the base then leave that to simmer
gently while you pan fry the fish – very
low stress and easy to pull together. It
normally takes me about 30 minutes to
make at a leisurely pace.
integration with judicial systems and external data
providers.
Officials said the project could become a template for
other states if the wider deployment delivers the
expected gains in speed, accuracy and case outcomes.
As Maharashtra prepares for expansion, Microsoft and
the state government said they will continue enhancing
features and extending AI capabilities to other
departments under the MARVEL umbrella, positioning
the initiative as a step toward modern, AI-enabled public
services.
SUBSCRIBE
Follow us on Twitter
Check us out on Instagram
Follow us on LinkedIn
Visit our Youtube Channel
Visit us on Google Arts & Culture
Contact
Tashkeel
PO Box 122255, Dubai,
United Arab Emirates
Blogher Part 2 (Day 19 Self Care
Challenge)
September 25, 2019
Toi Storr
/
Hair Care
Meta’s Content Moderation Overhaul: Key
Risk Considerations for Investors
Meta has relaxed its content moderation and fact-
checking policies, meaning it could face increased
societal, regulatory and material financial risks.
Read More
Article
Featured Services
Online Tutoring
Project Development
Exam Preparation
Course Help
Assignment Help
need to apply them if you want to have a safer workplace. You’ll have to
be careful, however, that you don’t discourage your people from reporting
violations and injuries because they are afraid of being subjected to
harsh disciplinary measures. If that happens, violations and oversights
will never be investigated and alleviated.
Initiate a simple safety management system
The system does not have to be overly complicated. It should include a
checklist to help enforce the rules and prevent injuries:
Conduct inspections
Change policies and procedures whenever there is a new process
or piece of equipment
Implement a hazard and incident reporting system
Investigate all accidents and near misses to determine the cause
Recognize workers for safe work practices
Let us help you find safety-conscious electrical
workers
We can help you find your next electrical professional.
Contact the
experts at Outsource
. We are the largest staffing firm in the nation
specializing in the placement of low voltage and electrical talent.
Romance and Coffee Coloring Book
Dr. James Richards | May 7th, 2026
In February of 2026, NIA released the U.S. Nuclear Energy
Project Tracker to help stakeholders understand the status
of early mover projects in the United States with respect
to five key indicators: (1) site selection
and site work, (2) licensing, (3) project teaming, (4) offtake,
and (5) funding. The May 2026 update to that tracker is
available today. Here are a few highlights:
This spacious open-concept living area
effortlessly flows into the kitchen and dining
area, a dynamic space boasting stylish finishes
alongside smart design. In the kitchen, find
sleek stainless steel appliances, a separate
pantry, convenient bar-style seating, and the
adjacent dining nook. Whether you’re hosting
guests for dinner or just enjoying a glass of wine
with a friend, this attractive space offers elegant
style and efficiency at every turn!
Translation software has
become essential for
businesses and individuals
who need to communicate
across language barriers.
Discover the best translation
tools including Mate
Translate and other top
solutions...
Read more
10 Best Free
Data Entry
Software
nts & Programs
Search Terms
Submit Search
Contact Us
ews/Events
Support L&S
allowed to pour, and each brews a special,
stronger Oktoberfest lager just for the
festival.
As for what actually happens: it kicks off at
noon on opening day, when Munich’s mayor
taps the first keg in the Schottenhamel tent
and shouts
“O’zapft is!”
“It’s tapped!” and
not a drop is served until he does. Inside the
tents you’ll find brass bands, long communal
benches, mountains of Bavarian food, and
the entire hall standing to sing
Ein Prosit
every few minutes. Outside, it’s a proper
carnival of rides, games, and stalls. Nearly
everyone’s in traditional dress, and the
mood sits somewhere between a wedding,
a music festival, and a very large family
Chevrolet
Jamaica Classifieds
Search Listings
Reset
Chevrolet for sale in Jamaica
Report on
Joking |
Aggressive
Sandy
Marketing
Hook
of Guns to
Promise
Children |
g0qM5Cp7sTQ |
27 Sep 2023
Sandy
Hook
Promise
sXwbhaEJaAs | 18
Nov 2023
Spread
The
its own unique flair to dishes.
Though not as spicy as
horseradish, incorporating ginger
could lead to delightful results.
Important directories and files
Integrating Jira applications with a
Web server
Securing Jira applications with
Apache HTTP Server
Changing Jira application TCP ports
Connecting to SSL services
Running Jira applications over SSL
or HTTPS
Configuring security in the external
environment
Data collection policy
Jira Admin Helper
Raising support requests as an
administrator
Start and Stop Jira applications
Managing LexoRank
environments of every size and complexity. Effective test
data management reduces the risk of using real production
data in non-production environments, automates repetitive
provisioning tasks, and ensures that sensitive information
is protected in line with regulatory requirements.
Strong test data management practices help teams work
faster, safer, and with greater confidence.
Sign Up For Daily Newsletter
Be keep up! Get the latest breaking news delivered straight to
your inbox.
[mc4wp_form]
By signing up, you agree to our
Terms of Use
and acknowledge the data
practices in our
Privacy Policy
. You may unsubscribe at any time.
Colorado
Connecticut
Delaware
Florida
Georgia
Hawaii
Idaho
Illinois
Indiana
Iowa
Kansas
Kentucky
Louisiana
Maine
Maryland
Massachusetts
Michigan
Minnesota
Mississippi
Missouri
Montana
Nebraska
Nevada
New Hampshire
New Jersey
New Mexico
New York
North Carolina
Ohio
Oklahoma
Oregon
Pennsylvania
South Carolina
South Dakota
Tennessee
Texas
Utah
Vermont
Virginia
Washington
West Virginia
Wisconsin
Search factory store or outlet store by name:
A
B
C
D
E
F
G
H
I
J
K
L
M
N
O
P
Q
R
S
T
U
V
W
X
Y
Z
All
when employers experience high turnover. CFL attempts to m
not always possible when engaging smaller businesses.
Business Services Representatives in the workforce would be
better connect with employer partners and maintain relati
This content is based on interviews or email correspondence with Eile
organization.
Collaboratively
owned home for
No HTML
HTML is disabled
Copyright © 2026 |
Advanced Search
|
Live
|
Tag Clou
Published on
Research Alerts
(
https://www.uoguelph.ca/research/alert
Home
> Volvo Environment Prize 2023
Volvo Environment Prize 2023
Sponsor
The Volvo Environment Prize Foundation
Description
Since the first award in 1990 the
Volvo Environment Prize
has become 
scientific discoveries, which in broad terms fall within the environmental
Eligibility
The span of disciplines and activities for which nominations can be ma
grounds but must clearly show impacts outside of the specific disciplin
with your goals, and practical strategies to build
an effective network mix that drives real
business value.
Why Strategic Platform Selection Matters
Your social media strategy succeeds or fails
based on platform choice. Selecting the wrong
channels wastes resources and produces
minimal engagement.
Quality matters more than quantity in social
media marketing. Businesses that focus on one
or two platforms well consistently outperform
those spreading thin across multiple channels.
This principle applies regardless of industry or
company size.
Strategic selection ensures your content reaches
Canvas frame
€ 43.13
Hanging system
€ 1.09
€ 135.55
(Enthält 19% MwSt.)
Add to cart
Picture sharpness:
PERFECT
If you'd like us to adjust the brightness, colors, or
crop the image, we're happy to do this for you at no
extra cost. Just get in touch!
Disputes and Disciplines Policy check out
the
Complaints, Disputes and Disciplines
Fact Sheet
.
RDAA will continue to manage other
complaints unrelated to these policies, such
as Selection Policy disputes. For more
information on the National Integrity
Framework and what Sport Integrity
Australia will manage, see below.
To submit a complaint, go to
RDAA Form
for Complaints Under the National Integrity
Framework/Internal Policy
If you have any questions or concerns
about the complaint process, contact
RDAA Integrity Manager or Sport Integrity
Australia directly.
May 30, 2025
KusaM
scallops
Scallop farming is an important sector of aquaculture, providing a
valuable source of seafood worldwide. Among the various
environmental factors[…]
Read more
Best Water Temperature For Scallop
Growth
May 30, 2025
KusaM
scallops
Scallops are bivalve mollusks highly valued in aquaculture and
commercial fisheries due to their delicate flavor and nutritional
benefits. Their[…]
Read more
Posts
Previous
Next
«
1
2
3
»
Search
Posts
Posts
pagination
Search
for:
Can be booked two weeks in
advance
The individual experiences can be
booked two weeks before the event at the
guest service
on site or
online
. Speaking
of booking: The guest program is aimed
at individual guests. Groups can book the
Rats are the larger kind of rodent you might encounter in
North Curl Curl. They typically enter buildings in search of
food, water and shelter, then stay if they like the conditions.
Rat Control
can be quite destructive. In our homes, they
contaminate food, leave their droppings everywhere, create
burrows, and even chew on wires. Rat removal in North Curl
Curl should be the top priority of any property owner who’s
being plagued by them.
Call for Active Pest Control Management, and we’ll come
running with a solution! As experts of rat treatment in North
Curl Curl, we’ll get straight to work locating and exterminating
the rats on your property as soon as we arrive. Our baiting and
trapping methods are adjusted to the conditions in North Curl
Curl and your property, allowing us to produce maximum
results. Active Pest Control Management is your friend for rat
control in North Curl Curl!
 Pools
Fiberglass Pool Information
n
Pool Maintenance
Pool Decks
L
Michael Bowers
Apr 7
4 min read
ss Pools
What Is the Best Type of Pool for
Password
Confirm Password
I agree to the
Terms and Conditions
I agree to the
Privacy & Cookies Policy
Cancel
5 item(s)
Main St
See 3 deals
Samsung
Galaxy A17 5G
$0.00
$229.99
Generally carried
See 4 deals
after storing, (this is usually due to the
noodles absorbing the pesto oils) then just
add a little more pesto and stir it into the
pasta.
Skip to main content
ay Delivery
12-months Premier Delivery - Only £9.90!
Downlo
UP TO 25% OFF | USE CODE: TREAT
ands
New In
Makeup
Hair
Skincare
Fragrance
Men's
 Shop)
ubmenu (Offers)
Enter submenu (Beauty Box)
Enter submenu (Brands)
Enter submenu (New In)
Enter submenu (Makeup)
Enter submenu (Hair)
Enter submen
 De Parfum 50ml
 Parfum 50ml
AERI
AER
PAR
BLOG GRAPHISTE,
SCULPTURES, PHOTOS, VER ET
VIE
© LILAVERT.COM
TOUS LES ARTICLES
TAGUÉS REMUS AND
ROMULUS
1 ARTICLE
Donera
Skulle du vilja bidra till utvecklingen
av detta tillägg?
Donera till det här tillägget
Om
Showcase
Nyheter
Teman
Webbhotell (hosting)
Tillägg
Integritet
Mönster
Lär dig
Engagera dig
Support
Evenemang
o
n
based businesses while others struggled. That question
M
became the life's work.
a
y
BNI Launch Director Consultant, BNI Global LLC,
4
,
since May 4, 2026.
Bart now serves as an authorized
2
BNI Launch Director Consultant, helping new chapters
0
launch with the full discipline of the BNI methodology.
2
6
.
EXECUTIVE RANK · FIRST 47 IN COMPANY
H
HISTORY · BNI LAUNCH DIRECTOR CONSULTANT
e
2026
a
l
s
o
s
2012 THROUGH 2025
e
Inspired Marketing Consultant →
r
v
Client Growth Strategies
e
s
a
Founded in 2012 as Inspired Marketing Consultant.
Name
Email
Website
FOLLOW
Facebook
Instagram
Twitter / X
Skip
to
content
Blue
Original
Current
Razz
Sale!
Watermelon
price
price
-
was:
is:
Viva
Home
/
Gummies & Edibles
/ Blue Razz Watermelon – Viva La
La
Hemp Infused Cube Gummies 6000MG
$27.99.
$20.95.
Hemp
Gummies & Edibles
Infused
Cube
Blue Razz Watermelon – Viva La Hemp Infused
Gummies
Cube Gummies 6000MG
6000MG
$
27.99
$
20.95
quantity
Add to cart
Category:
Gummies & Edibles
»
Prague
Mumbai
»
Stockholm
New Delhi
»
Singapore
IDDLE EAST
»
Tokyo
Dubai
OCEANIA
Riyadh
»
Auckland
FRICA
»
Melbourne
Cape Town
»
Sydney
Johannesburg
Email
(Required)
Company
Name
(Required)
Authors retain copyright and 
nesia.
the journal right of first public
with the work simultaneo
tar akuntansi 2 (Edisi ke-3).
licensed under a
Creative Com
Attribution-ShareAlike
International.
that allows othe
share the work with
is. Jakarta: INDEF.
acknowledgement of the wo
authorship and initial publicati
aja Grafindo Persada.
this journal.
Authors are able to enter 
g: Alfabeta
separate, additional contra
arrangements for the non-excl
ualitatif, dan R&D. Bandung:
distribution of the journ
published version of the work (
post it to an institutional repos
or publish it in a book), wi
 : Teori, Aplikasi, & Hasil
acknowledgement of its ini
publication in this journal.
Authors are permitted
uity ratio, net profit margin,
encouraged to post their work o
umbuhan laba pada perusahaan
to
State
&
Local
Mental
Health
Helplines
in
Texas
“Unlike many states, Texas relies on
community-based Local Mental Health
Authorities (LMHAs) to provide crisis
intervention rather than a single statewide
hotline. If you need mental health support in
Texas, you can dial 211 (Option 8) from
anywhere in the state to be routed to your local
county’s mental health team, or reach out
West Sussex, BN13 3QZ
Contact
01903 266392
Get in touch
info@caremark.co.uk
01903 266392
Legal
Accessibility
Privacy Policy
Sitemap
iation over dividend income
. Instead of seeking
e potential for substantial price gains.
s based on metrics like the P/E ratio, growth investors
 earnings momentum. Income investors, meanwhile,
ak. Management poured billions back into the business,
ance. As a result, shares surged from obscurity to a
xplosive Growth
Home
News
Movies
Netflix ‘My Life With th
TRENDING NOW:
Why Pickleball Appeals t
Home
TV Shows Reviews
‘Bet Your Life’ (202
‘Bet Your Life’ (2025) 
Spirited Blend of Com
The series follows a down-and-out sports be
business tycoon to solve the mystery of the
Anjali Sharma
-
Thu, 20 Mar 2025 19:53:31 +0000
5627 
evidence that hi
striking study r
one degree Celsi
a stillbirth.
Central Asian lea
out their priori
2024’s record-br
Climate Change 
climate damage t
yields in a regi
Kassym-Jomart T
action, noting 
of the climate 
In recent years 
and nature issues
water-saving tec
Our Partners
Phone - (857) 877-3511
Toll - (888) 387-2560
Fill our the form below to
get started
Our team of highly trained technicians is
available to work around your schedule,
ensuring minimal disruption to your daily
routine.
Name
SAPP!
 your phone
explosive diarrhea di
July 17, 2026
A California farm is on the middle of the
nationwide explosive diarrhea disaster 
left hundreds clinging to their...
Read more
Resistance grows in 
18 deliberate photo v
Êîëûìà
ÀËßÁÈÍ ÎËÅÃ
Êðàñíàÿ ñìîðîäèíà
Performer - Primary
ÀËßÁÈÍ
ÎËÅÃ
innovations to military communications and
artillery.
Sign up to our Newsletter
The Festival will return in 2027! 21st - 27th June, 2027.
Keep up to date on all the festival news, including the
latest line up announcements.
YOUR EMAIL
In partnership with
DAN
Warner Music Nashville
....
* TO DO *
Go through the listing, and whenever a line contains the string "Razz", copy that line.

* SOLVED EXERCISE *
Razz
/ Blue Razz Watermelon – Viva La
Blue Razz Watermelon – Viva La Hemp Infused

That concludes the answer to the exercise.